Journal of Blood Disorders & Transfusion

Journal of Blood Disorders & Transfusion
Open Access

ISSN: 2155-9864



Von Willebrand Disease: An Update

Dipika Mohanty and Shrimati Shetty

Von Willebrand disease (VWD) is a common hereditary bleeding disorder, inherited either as an autosomally dominant or recessive trait. It is caused by a quantitative and/ or qualitative defect in the Von Willebrand Factor (VWF) which plays two critical roles in hemostasis i.e., platelet adhesion and aggregation to damaged endothelium, and also as a carrier for Factor VIII (FVIII) molecule which stabilizes FVIII in the circulation.
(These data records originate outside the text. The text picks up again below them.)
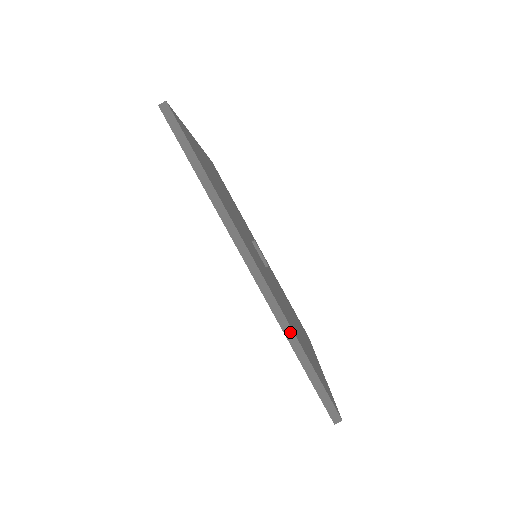
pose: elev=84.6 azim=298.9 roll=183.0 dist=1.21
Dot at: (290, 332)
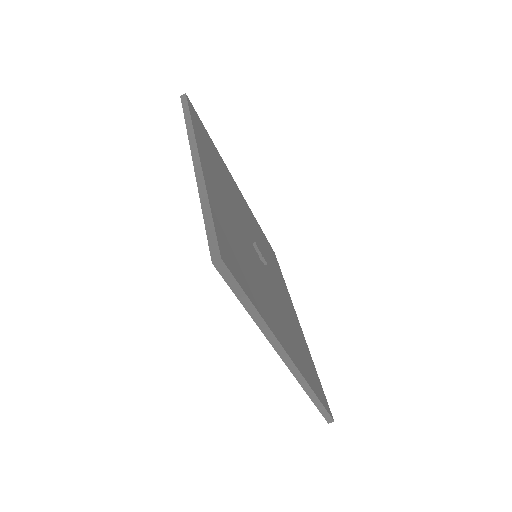
Dot at: (310, 391)
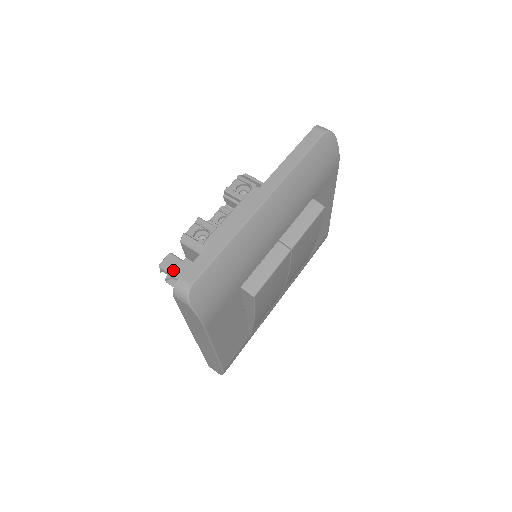
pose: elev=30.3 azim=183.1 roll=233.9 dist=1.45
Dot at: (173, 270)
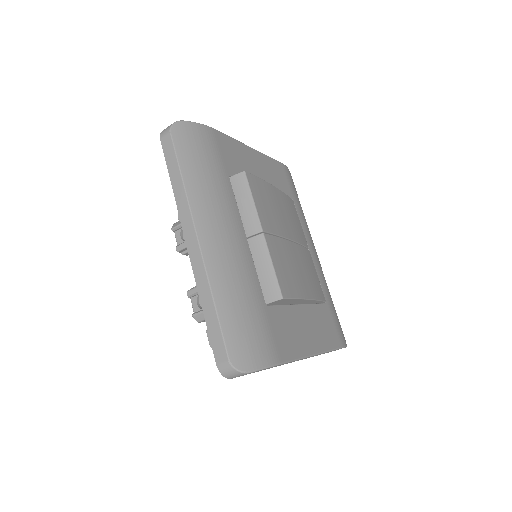
Dot at: occluded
It is a highly heterogeneous disease with bleeding ranging from mild bleeding tendencies to severe life threatening hemorrhage. Patients are classified as type 1, type 2 and type 3, depending on the qualitative and quantitative defects in VWF antigen. Type 3 i.e., severe VWD has been reported to be the most prevalent subtype in Indian population due to two reasons i.e., higher degree of consanguinity in certain parts of the country and the fact that it is a hospital prevalence data and only patients with severe manifestations present themselves in the hospital. The most common bleeding symptoms in VWD reflect the characteristic defect in platelet adhesion and mucocutanous bleeding especially epistaxis, gum bleeding, menorrhagia and ecchymoses. Bleeding symptoms are of mild to moderate severity for patients with type 1 and few variants of type 2 VWD. However, life-threatening bleeding (Central nervous system, gastrointestinal bleed) can occur in type 3 and type 2 VWD patients, and rarely in type 1 VWD patients. Uncommon bleeding manifestations, such as hemarthrosis, and muscle haematomas are more common in severe deficiency, especially those who have type 3 VWD. Diagnosis, genetic counseling, carrier and antenatal diagnosis plays an important role in the comprehensive management of these cases.